An odd question perhaps for English or European Dopers: do trailer parks exist in the UK and Europe?
By trailer park, incidentally, I’m referring to anchored manufactured/mobile singlewide/doublewide housing units of the sort seen here rather than to Winnebagos and campers and other caravan style vehicles.
My mother grew up in a trailer park in Battersea, an area just south of the Thames.
Kniz is quite right, they do call them “caravans”. That is just sort of the generic term for any trailer home type dwelling in the U.K. They’re just as common there as they are in the U.S.
My poor mum was teased incessantly growing up about being a “gypsy” because her family lived in a caravan. Sort of the English equivalent of being called “white trash” I guess. Kids apparently don’t change that much from continent to continent.
I just saw some on CNN during a news piece on the flooding in England a couple of days ago. Quite a few of the trailers had floats on the bottom, and just rode out the flood with little problem.
Actually Candlemas, Trailer parks as an all year round dwelling in England are comparively rare (as compared to the US).
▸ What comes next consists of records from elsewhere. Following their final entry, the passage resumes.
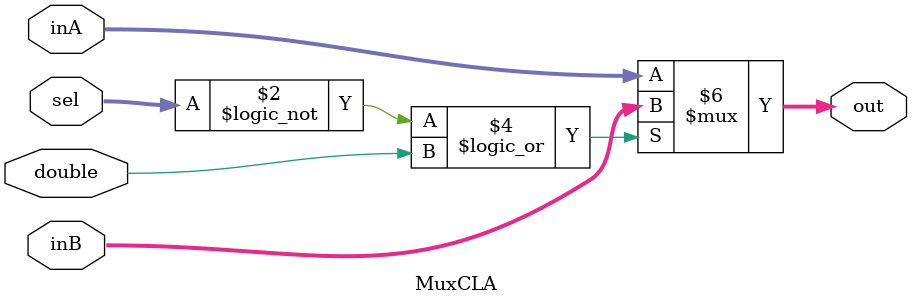
<source format=v>
`timescale 1ns / 1ps
module MuxCLA(
		output reg [31:0] out, 
		input [31:0] inA, 
		input [31:0] inB,
		input [2:0] sel,
		input double
		);

	always@(inA,inB,sel, double)begin
	
		if(sel==3'b000 || double == 1)begin
			out <= inB;
		end
		
		else begin
			out <= inA;
		end
		
	end



endmodule

</source>
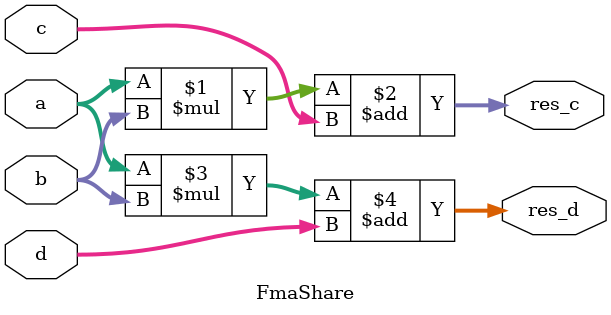
<source format=sv>

module FmaShare #(
    BW = 8
)
(
    input logic [BW-1:0] a,
    input logic [BW-1:0] b,
    input logic [BW-1:0] c,
    input logic [BW-1:0] d,
    output logic [2*BW-1:0] res_c,
    output logic [2*BW-1:0] res_d
);

assign res_c = a*b + c;
assign res_d = a*b + d;

endmodule
</source>
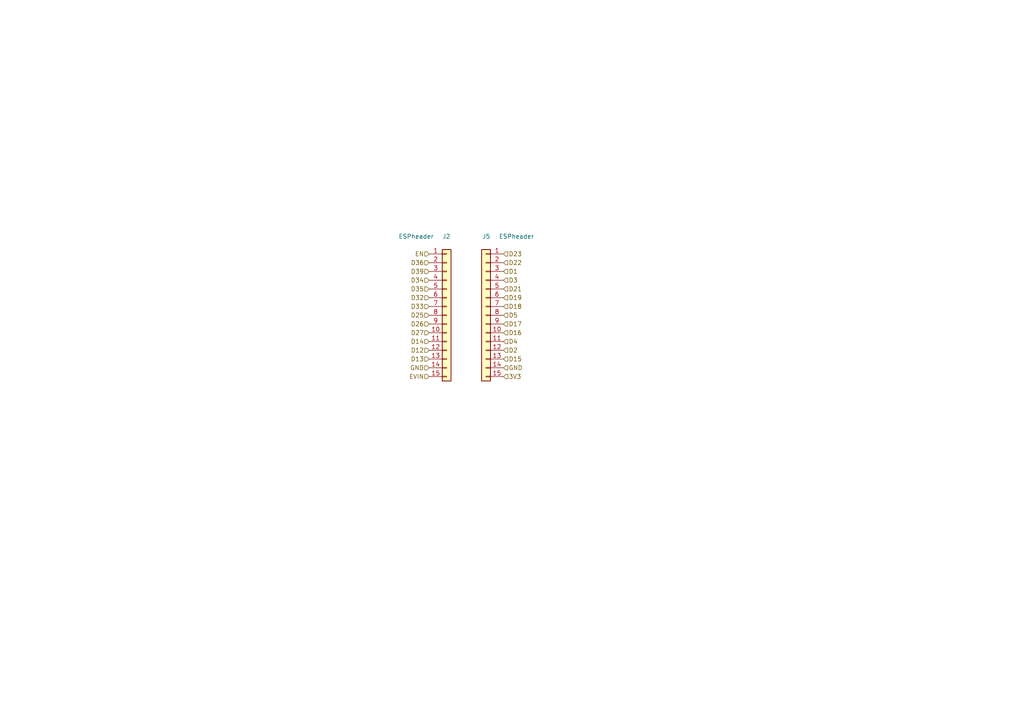
<source format=kicad_sch>
(kicad_sch (version 20230121) (generator eeschema)

  (uuid 25ddb2fa-b9ae-4a52-bab7-b890a1312787)

  (paper "A4")

  


  (hierarchical_label "D14" (shape input) (at 124.46 99.06 180) (fields_autoplaced)
    (effects (font (size 1.27 1.27)) (justify right))
    (uuid 10f81af5-49a1-436a-806a-35fcba06725a)
  )
  (hierarchical_label "GND" (shape input) (at 146.05 106.68 0) (fields_autoplaced)
    (effects (font (size 1.27 1.27)) (justify left))
    (uuid 17480f85-64da-43d6-b8fe-a336f747b46f)
  )
  (hierarchical_label "D15" (shape input) (at 146.05 104.14 0) (fields_autoplaced)
    (effects (font (size 1.27 1.27)) (justify left))
    (uuid 2a5b251b-e959-441b-966f-bee1400b6739)
  )
  (hierarchical_label "D4" (shape input) (at 146.05 99.06 0) (fields_autoplaced)
    (effects (font (size 1.27 1.27)) (justify left))
    (uuid 31fbb57a-7402-47ca-aa5e-340470e2f120)
  )
  (hierarchical_label "D17" (shape input) (at 146.05 93.98 0) (fields_autoplaced)
    (effects (font (size 1.27 1.27)) (justify left))
    (uuid 33d1e506-89ce-4afa-a301-fafda94920d3)
  )
  (hierarchical_label "EVIN" (shape input) (at 124.46 109.22 180) (fields_autoplaced)
    (effects (font (size 1.27 1.27)) (justify right))
    (uuid 356b92aa-c022-4fe9-b581-108b92990954)
  )
  (hierarchical_label "D19" (shape input) (at 146.05 86.36 0) (fields_autoplaced)
    (effects (font (size 1.27 1.27)) (justify left))
    (uuid 382ce2bc-3207-4a33-9a2e-2b72a842e82e)
  )
  (hierarchical_label "D23" (shape input) (at 146.05 73.66 0) (fields_autoplaced)
    (effects (font (size 1.27 1.27)) (justify left))
    (uuid 4640e3b6-d1e4-4608-8efb-278984a2fba4)
  )
  (hierarchical_label "D35" (shape input) (at 124.46 83.82 180) (fields_autoplaced)
    (effects (font (size 1.27 1.27)) (justify right))
    (uuid 52359f58-93db-4f8e-aa81-4bbe8a344efd)
  )
  (hierarchical_label "D18" (shape input) (at 146.05 88.9 0) (fields_autoplaced)
    (effects (font (size 1.27 1.27)) (justify left))
    (uuid 5efc5e26-41bd-4486-8e39-3b2cd47d4509)
  )
  (hierarchical_label "D25" (shape input) (at 124.46 91.44 180) (fields_autoplaced)
    (effects (font (size 1.27 1.27)) (justify right))
    (uuid 74e901bc-c779-445d-be9a-ef490f5c3429)
  )
  (hierarchical_label "D1" (shape input) (at 146.05 78.74 0) (fields_autoplaced)
    (effects (font (size 1.27 1.27)) (justify left))
    (uuid 76a989ad-38a9-400e-bbee-ddd4a0c2a055)
  )
  (hierarchical_label "D16" (shape input) (at 146.05 96.52 0) (fields_autoplaced)
    (effects (font (size 1.27 1.27)) (justify left))
    (uuid 7b3e33e1-922c-40a8-9b5e-95afc6ab2084)
  )
  (hierarchical_label "3V3" (shape input) (at 146.05 109.22 0) (fields_autoplaced)
    (effects (font (size 1.27 1.27)) (justify left))
    (uuid 89971cc8-481f-4d48-b0e9-eb00380f2f99)
  )
  (hierarchical_label "D13" (shape input) (at 124.46 104.14 180) (fields_autoplaced)
    (effects (font (size 1.27 1.27)) (justify right))
    (uuid 8da64e73-0cb6-442c-bcbc-053a6494a1a8)
  )
  (hierarchical_label "D33" (shape input) (at 124.46 88.9 180) (fields_autoplaced)
    (effects (font (size 1.27 1.27)) (justify right))
    (uuid 9246ceb2-c23b-4af0-acf2-dd317d15d946)
  )
  (hierarchical_label "D39" (shape input) (at 124.46 78.74 180) (fields_autoplaced)
    (effects (font (size 1.27 1.27)) (justify right))
    (uuid 9ae98861-915b-4e25-ae47-7a52ff2a207a)
  )
  (hierarchical_label "D36" (shape input) (at 124.46 76.2 180) (fields_autoplaced)
    (effects (font (size 1.27 1.27)) (justify right))
    (uuid 9ba8c1a3-d3b5-4c69-8217-2bca794be8ee)
  )
  (hierarchical_label "EN" (shape input) (at 124.46 73.66 180) (fields_autoplaced)
    (effects (font (size 1.27 1.27)) (justify right))
    (uuid bcb6cb51-cf27-4f84-b1fc-74abc3aecfbf)
  )
  (hierarchical_label "D26" (shape input) (at 124.46 93.98 180) (fields_autoplaced)
    (effects (font (size 1.27 1.27)) (justify right))
    (uuid c2ee84fb-f500-4b20-8401-d931141603df)
  )
  (hierarchical_label "D5" (shape input) (at 146.05 91.44 0) (fields_autoplaced)
    (effects (font (size 1.27 1.27)) (justify left))
    (uuid c835f366-ef31-4844-876f-e38cd6a0cf51)
  )
  (hierarchical_label "D27" (shape input) (at 124.46 96.52 180) (fields_autoplaced)
    (effects (font (size 1.27 1.27)) (justify right))
    (uuid ce125517-e600-4a2d-990c-f55728695f5c)
  )
  (hierarchical_label "D21" (shape input) (at 146.05 83.82 0) (fields_autoplaced)
    (effects (font (size 1.27 1.27)) (justify left))
    (uuid d3a83ba4-35c9-4ecf-9ed0-d54630d351db)
  )
  (hierarchical_label "D22" (shape input) (at 146.05 76.2 0) (fields_autoplaced)
    (effects (font (size 1.27 1.27)) (justify left))
    (uuid d9336030-4f65-480f-8ff4-0067fa6f333b)
  )
  (hierarchical_label "D3" (shape input) (at 146.05 81.28 0) (fields_autoplaced)
    (effects (font (size 1.27 1.27)) (justify left))
    (uuid da0f357c-b1df-4f97-b51a-6464c052a4b4)
  )
  (hierarchical_label "D2" (shape input) (at 146.05 101.6 0) (fields_autoplaced)
    (effects (font (size 1.27 1.27)) (justify left))
    (uuid e08c0a20-f5e6-4bf5-b86c-300e3ae737f8)
  )
  (hierarchical_label "D34" (shape input) (at 124.46 81.28 180) (fields_autoplaced)
    (effects (font (size 1.27 1.27)) (justify right))
    (uuid e6a5ca78-a70d-460d-84a6-109aaf82269b)
  )
  (hierarchical_label "GND" (shape input) (at 124.46 106.68 180) (fields_autoplaced)
    (effects (font (size 1.27 1.27)) (justify right))
    (uuid ebed3ce9-93a7-4f9b-92b8-13b40feb87bd)
  )
  (hierarchical_label "D12" (shape input) (at 124.46 101.6 180) (fields_autoplaced)
    (effects (font (size 1.27 1.27)) (justify right))
    (uuid ee25af61-272c-4ff7-a651-6c9ca0054839)
  )
  (hierarchical_label "D32" (shape input) (at 124.46 86.36 180) (fields_autoplaced)
    (effects (font (size 1.27 1.27)) (justify right))
    (uuid f179b648-3efb-4ec5-b06d-711cf1acc3dc)
  )

  (symbol (lib_id "Connector_Generic:Conn_01x15") (at 129.54 91.44 0) (unit 1)
    (in_bom yes) (on_board yes) (dnp no)
    (uuid 316f9784-4b6c-4937-8202-7535fa7ac37a)
    (property "Reference" "J2" (at 128.27 68.58 0)
      (effects (font (size 1.27 1.27)) (justify left))
    )
    (property "Value" "ESPheader" (at 115.57 68.58 0)
      (effects (font (size 1.27 1.27)) (justify left))
    )
    (property "Footprint" "Connector_PinHeader_2.54mm:PinHeader_1x15_P2.54mm_Vertical" (at 129.54 91.44 0)
      (effects (font (size 1.27 1.27)) hide)
    )
    (property "Datasheet" "https://www.lcsc.com/product-detail/Female-Headers_HCTL-HCTL-PM254-1-15-Z-8.5_C2897378.html" (at 129.54 91.44 0)
      (effects (font (size 1.27 1.27)) hide)
    )
    (property "LCSC" "C2897378" (at 129.54 91.44 0)
      (effects (font (size 1.27 1.27)) hide)
    )
    (pin "1" (uuid b9706e75-1bc3-49d7-89c8-353804134f59))
    (pin "10" (uuid b9cec8ea-67c9-429a-bf8e-02b6f207db37))
    (pin "11" (uuid 487aa4dd-c8f4-4658-ab96-0c8a89762ebb))
    (pin "12" (uuid 5a748e28-6467-4bd3-8ac0-262f5ce218bb))
    (pin "13" (uuid 5b9ae7d3-18bb-4b55-bf1e-aa597d391755))
    (pin "14" (uuid cf4abe87-0df9-4612-80c2-3f1a91d1c508))
    (pin "15" (uuid 70ad385e-56b4-4345-b198-7f529bc92646))
    (pin "2" (uuid 93866676-4371-4f09-8b1d-58a07db51ea8))
    (pin "3" (uuid b150b99f-fe19-46b6-bd90-11d257ab7950))
    (pin "4" (uuid 1d69a669-9e15-4792-ab4b-f323fa384e36))
    (pin "5" (uuid 65bd40ca-1ca6-4b5f-8bed-c00a3ad7b1af))
    (pin "6" (uuid af5f7e77-5b0c-4cdc-98f0-021bbfdcaf66))
    (pin "7" (uuid 0ffe263b-5af2-4697-9454-6b78b81192e8))
    (pin "8" (uuid ada3e251-42ae-4a19-93c5-d62fdf06f99f))
    (pin "9" (uuid 7b29bd33-b81f-4f36-aa8f-d53dd085b3be))
    (instances
      (project "NoU2"
        (path "/e83aa78a-7ee8-4825-a22a-a2646798082a/00000000-0000-0000-0000-00006057e9b9"
          (reference "J2") (unit 1)
        )
      )
    )
  )

  (symbol (lib_id "Connector_Generic:Conn_01x15") (at 140.97 91.44 0) (mirror y) (unit 1)
    (in_bom yes) (on_board yes) (dnp no)
    (uuid 948420bd-e758-492a-9a3f-370a275925b9)
    (property "Reference" "J5" (at 142.24 68.58 0)
      (effects (font (size 1.27 1.27)) (justify left))
    )
    (property "Value" "ESPheader" (at 154.94 68.58 0)
      (effects (font (size 1.27 1.27)) (justify left))
    )
    (property "Footprint" "Connector_PinHeader_2.54mm:PinHeader_1x15_P2.54mm_Vertical" (at 140.97 91.44 0)
      (effects (font (size 1.27 1.27)) hide)
    )
    (property "Datasheet" "https://www.lcsc.com/product-detail/Female-Headers_HCTL-HCTL-PM254-1-15-Z-8.5_C2897378.html" (at 140.97 91.44 0)
      (effects (font (size 1.27 1.27)) hide)
    )
    (property "LCSC" "C2897378" (at 140.97 91.44 0)
      (effects (font (size 1.27 1.27)) hide)
    )
    (pin "1" (uuid 5d18516a-71d6-4519-9f8c-647788194a88))
    (pin "10" (uuid 0dd2e1c4-97c8-41d2-a470-7c26f92385a3))
    (pin "11" (uuid 408fc8f3-da64-4e11-927c-fbc73705f020))
    (pin "12" (uuid 0c17bcbf-763f-47fb-95ad-29b2697a325c))
    (pin "13" (uuid 98d42092-4d44-4536-a06f-4125377c728c))
    (pin "14" (uuid ae4f6d9a-d186-48d2-900c-750260c391f0))
    (pin "15" (uuid ea2a100d-e34e-4ead-a5d1-902454aedeac))
    (pin "2" (uuid c5bb22d3-d7e9-46b4-b686-813e8d5e699c))
    (pin "3" (uuid af84d007-132f-4b72-8b1a-2c7f15286f74))
    (pin "4" (uuid 9692ef12-351e-41c0-b451-1d9929923168))
    (pin "5" (uuid 6b4d5c13-396d-44fc-9475-9d262c2037b1))
    (pin "6" (uuid ae0a1f38-9751-40af-abe8-8debd10266ea))
    (pin "7" (uuid b9eb5719-4e8c-4701-8cec-d41dce440378))
    (pin "8" (uuid 3d858a4b-dcf8-4b95-839f-4ef7aafef0bd))
    (pin "9" (uuid 1f9f1d05-2924-42b5-93b8-7991178e4f77))
    (instances
      (project "NoU2"
        (path "/e83aa78a-7ee8-4825-a22a-a2646798082a/00000000-0000-0000-0000-00006057e9b9"
          (reference "J5") (unit 1)
        )
      )
    )
  )
)

</source>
Most of the people living in these parks are retired couples.
The reason I suspect your Mother lived in a park is that after the war, especially in London due to the blitz and the baby boom, there was a need for cheap and fast-to-build accomadiation, which was filled by among other things mobile homes. There are still a few of these post-war devlopments left, but most of them have been removed and replaced.
in my town there are two
they are called static parks
i went to the lake district and stayed in one courtesy of the site manager who had an un let unit
the ease the housing problem for a lot of people and are all piped up for gas elec and have central heating
they can be moved but are securely anchored down to resist the weather
there is also a shop and a restaurant on some sites and during the summer season a lot of the vacant bays are taken by ‘drive ins’
I saw that too DreadCthulhu, and there was me thinking that there was nobody left in this country with initiative and the willingness to invest properly. Brings a tear to the eye!
Trailer parks as an all year round dwelling in England are comparively rare
It may depend somewhat on the region: Exeter has (at least) two, but then Devon is popular for retirement. Worth adding, maybe, that UK sites range between two styles:
the ‘caravan site’, generally for small trailers (the sort notorious for blocking traffic when towed behind a family car) often used as holiday dwellings; and
‘mobile home parks’ as described, larger multi-room units, semi-fixed with gardens etc., commonly as retirement homes.